"No, but----"

She did not let him explain. "Now," she cried, with shrill triumph, "you see what a fool you are! And where you'd be if it were not for me. Did she say a word about being Lady Coke until she heard her name from me? Eh? Answer me that, did she?"

Very miserable, he glanced at Sophia. "Well, no, my dear, I don't think she did!" he admitted.

"So I thought!" madam cried. And then with a cruel gesture, "off with it, you baggage! Off with it!" she continued. "Do you think I don't know that the moment my back is turned you'll be gone, and a good cloak with you! No, off with it, my ragged madam, and thank your stars I don't send you to the stocks!"

But her husband plucked up spirit at that.

"No," he said firmly. "No, she shall keep the cloak till she can get a covering. For shame, wife, for shame," he continued with a smack of dignity. "Do you never think that a daughter of yours may some day stand in her shoes?"

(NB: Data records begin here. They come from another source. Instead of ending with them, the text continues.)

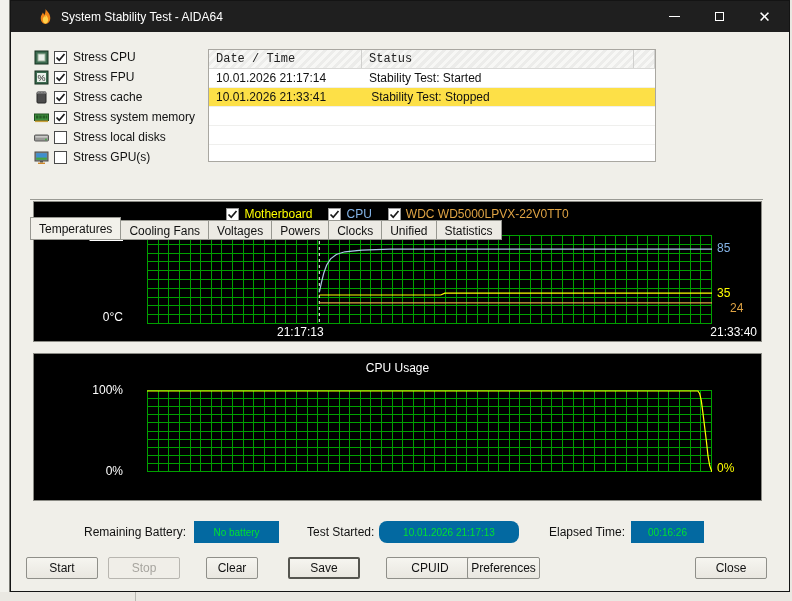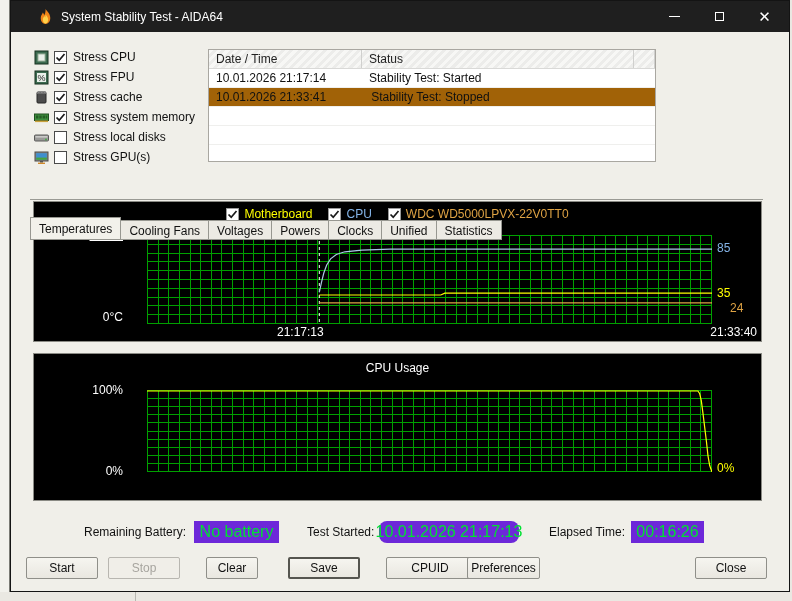"Date / Time" .log-hcell { font-family: none -> Liberation Mono, monospace }
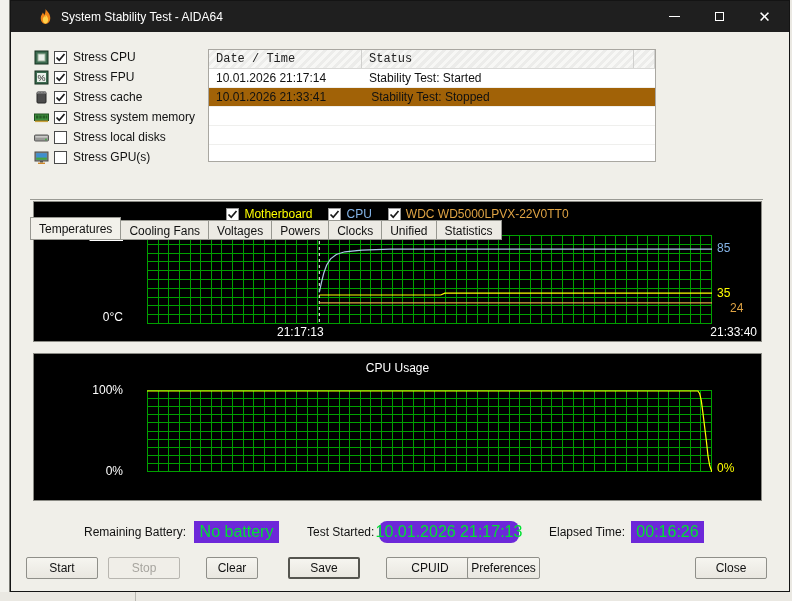"10.01.2026 21:33:41" .log-row.selected { background: #a16207 -> #fde047 }
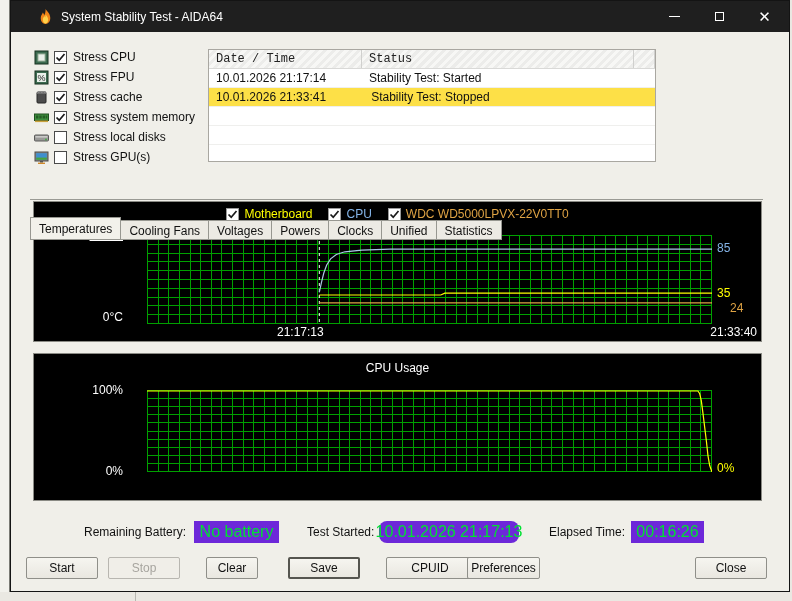"No battery" .status-box { background: #6d28d9 -> #0369a1; font-size: 16px -> 10px }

"You fool, she has got none!" his wife snarled. "And you'll give her that cloak, at your peril."

"She shall keep it, till she gets a covering," he answered.

"Then she'll keep it somewhere else, not here!" the termagant answered in a fury. "Do you call yourself a parson and go trapesing the country with a slut like that! And your lawful wife left at home?"

Sophia, white with exhaustion, could scarcely keep her feet, but at that she plucked up spirit. "The cloak I shall keep, for it is your husband's," she said. "For yourself, ma'am, you will bitterly repent before the day is out that you have treated me in this way."